From his classroom in Copper Basin High School in Copperhill, Tennessee, mathematics teacher Craig Green can see nothing but pine trees and grass camouflaging the formerly bare hillsides, once denuded by byproducts from community's long history of copper mining, the economic mainstay in an otherwise depressed rural region.
Green belongs to the first of two cohorts of doctoral students currently enrolled in a collaborative program, anchored at the University of Tennessee's Department of Theory and Practice in Teacher Education, to improve mathematics education in rural Appalachia. The third cohort is slated to begin classes in summer 2007. "Mathematics education is an economic engine for rural economic development," says Vena Long, co-director of ACCLAIM (Appalachian Collaborative Center for Learning, Assessment, and Instruction in Mathematics). UT is one of five participating institutions in four Appalachian states and the home of the program's "Capacity Building Initiative."
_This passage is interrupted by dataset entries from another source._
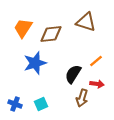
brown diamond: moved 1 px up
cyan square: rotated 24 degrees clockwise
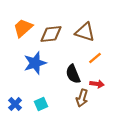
brown triangle: moved 1 px left, 10 px down
orange trapezoid: rotated 15 degrees clockwise
orange line: moved 1 px left, 3 px up
black semicircle: rotated 54 degrees counterclockwise
blue cross: rotated 24 degrees clockwise
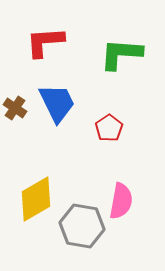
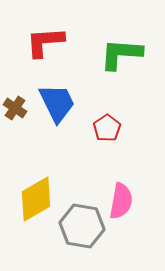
red pentagon: moved 2 px left
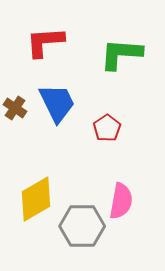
gray hexagon: rotated 9 degrees counterclockwise
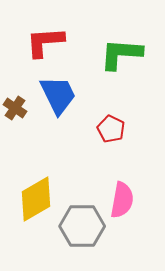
blue trapezoid: moved 1 px right, 8 px up
red pentagon: moved 4 px right, 1 px down; rotated 12 degrees counterclockwise
pink semicircle: moved 1 px right, 1 px up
ACCLAIM was launched in 2001 with funding from the National Science Foundation to provide middle- and high-school math teachers an unprecedented opportunity to pursue a doctorate in rural mathematics education. "We are trying to reach a population that is geographically rooted in rural Appalachia," Long says. The program helps overcome geographic limitations by offering 21st-century technologies in distance education, allowing math teachers to remain in the classroom while they pursue graduate work.
Each summer, the teachers participate in 5-week graduate seminars at one of the participating universities, the University of Kentucky, the University of Louisville, Ohio University, UT Knoxville, and West Virginia University. "Everyone involved, from the directors to the students of the participating teachers, has benefited greatly from this program," Long says. During the school year, graduate students pursue traditional graduate courses via Internet resources and stay in close contact through e-mail and Web cams, which allow them to interact face to face in real time, sharing their lesson plans and finding instant support for instructional challenges.
This collaboration, which capitalizes on multiple strengths at the different institutions, is unusual in academia. "This is the first program of its kind in the United States, indeed the world," Long says. "UT is the anchoring institution for the grant because of our department's historically strong doctoral program and our qualified faculty with strong research backgrounds."
The program has two goals: first, to improve the quality of math education in the classroom and, second, to improve the quality of math education for teachers entering the profession. Some of the candidates, for example, take positions teaching in colleges in Appalachia that train teachers, improving math education for prospective teachers. "There are three job openings at the college level for every available candidate," Long says.
Meanwhile, excellent teachers like Craig Green remain in middle- and high-school classrooms, where they use any available means to encourage student interest in math. "I ask my students, do you want to stay in the shop fixing the car," Green says, "or do you want to design the car?" He says the program allows him to benefit from graduate course work at three of the participating universities and to travel coast to coast, from San Diego to Washington, D.C., meeting the nation's top educators.
"I will always brag on ACCLAIM—it has given me a chance to be educated beyond any of my dreams," he says.